# DIRECTIONS:
List every username that appears in the workout forum thread below.
SELECTED TEXT: Begin
We've been going regularly since the beginning of the year, but will go more now that I've stopped working.  Went this morning and had a great (and exhausting) workout.  It's nice to feel a bit more tone to my muscles.  Slowly but surely I'm getting more fit and it feels good.


----------



## Ameriscot (Mar 4, 2016)

Bobw235 said:


> We've been going regularly since the beginning of the year, but will go more now that I've stopped working.  Went this morning and had a great (and exhausting) workout.  It's nice to feel a bit more tone to my muscles.  Slowly but surely I'm getting more fit and it feels good.



Well done!  I like to go early in the morning.  Feeling yourself getting fitter and more muscle and more stamina will motivate you to keep going.


----------



## tnthomas (Mar 4, 2016)
SELECTED TEXT: End
DATASET EXTRACT: Begin
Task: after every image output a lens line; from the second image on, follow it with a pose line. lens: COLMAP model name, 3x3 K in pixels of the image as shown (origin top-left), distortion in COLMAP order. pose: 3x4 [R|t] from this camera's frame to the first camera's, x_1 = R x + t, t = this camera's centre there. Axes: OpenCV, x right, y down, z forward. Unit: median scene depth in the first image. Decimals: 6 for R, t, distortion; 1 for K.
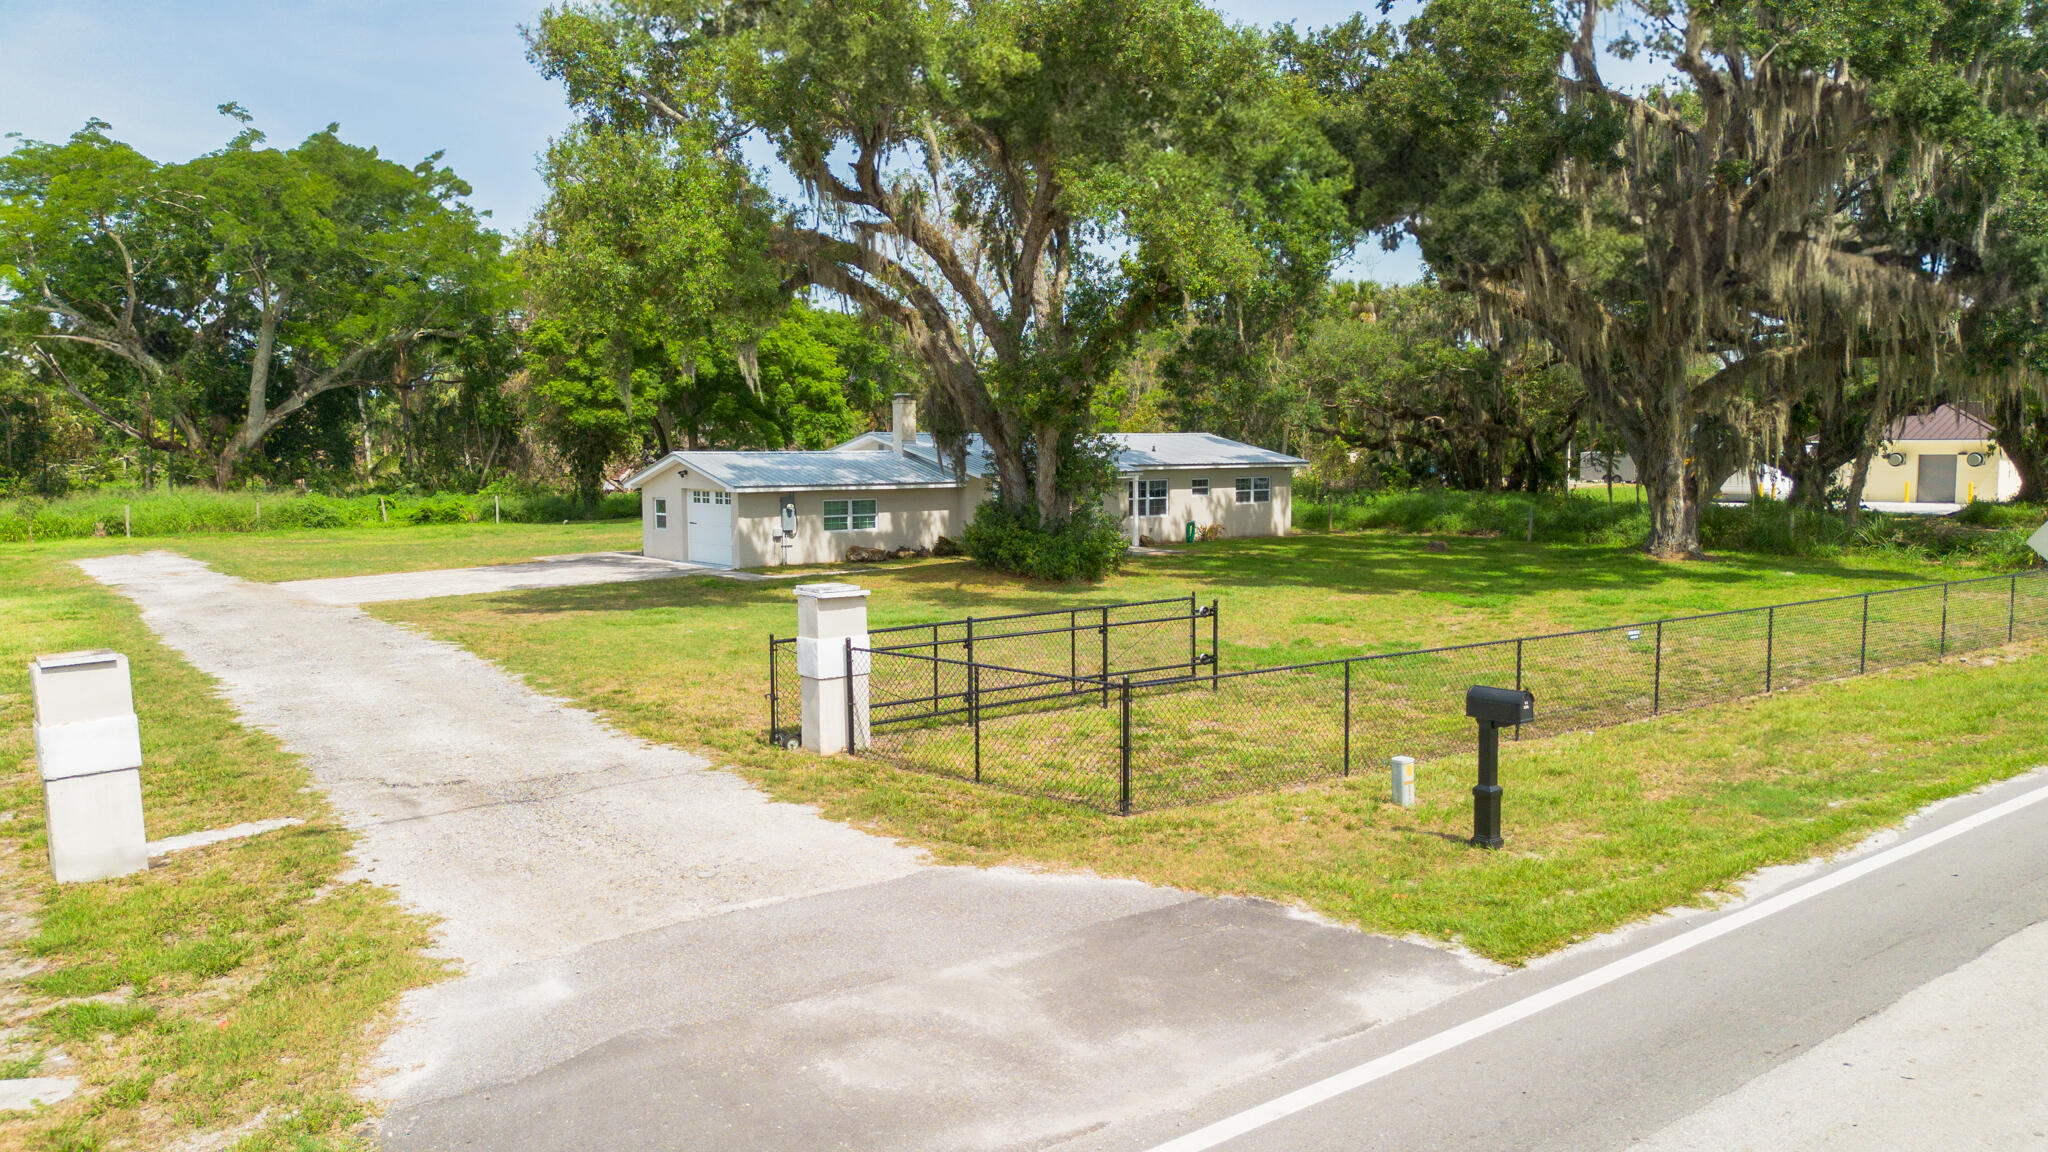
DATASET EXTRACT: End
# SOLUTION TO THIS TASK:
Ameriscot, Bobw235, tnthomas